═════ Extracted data
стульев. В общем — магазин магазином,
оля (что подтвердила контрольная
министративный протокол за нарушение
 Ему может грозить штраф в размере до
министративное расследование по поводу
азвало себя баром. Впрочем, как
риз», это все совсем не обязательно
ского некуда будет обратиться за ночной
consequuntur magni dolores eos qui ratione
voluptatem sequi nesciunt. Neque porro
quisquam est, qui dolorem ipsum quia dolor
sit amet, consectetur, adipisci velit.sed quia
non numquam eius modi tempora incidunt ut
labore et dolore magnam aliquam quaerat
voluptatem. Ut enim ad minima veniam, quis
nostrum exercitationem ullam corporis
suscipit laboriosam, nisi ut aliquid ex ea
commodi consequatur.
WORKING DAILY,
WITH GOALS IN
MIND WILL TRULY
══════════
═════ Extracted data
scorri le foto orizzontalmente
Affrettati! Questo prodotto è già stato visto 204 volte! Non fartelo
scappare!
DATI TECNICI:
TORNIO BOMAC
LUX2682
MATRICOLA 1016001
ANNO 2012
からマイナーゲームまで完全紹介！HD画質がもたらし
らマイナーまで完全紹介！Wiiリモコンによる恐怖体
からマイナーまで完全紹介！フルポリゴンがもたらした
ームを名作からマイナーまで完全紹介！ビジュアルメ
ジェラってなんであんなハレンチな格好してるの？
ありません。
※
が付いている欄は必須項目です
══════════
What you will do
When a line in the material above includes the word "voluptatem", copy that line.

Finished exercise
voluptatem sequi nesciunt. Neque porro
voluptatem. Ut enim ad minima veniam, quis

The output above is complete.